**PROMPT**. Copy the passage of the blog post between "I woke this" and "chant brought back.", inclusive, switching "rat terriers" to "dachshunds".

PAGE EXTRACT Start Marker

Thursday, January 20, 2005

Song And Prayer

Girl with a drum
Girl with a drum, originally uploaded by Miloflamingo.
I woke this morning at about 7 am to a sound that I haven't heard for years. Softly in the distance men and boys were chanting "Allahu Akbar. Allahu Akbar. La illaha il Allah." God is Great. God is Great. There is no god but God. As I lay in bed with rat terriers keeping my chilly feet warm, I smiled at the sunny morning and the memories this chant brought back.

Yesterday was a busy day for me. I had a first time client come to me for a ride in the area to check it out prior to bringing a British visitor later this spring. He's not a rider, so I put him on my schoolmaster, Bunduq, and showed him around the area while we chatted about the vagaries of introducing someone to Egypt. Once I finished with that, I went to visit some local stables and bought a new mare for my work string. Having finished that, I stopped off at my house to feed the menagerie and for a quick cheese sandwich with Morad before giving him a ride to Abu Rawash to take an eideya (a money gift for someone on a special occasion). His Jeep Wrangler has no top and it was cloudy, cold and moving on into evening, so my Jeep with windows and a heater was a good idea. Besides I needed to stop in Nazlit Semman to buy corn for birds on the way back.

We visited the home of Morad's uncle Magdy's best friend, Salah Abdel Hafez, who passed away before Magdy leaving his housekeeper and her family in the care of Magdy's family. Samiha's grandmother had been brought to Egypt at the end of the past century from the borders of Ethiopia as a slave along with others to work the farms of Magdy and Salah's family in Minya. Over time, all of the slaves were given their freedom and land, so now next to the owning family's land, is Ezbat el Abdeen...the farms of the slaves. Samiha's mother had gone to work as a housekeeper for Salah who moved to Cairo, so Samiha grew up in Salah's home in Abu Rawash and was the person who cared for him in his old age, sickness, and whose husband washed the old man when he died at home. He'd married once when young, divorced without children and lived alone all his life under Samiha's watchful eye. Before his death, he wrote a legal document with Morad's mother, who is a lawyer, leaving Magdy to administer and protect Samiha's right to live in the house that she'd built on the land behind Salah's home for the rest of her life. The land was inherited by his nephews and Magdy's family has had to work a bit to protect Samiha and her family. She's a lovely woman, obviously not Egyptian, who sent us back with a pile of home-baked bread, fresh cut spinach, coriander, parsley, and two stalks of the best sugar cane.
I was honored to meet this woman who still keeps the eccentric old house of Salah clean although no one lives in it anymore.

PAGE EXTRACT End Marker
DATA SHOWN Start Marker

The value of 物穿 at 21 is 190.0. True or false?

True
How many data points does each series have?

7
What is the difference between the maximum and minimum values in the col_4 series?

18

DATA SHOWN End Marker
DATA SHOWN Start Marker

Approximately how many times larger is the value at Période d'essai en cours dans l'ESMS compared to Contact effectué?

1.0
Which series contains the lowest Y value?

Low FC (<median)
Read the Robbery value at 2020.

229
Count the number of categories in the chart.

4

DATA SHOWN End Marker

**WRITTEN ANSWER**.
I woke this morning at about 7 am to a sound that I haven't heard for years. Softly in the distance men and boys were chanting "Allahu Akbar. Allahu Akbar. La illaha il Allah." God is Great. God is Great. There is no god but God. As I lay in bed with dachshunds keeping my chilly feet warm, I smiled at the sunny morning and the memories this chant brought back.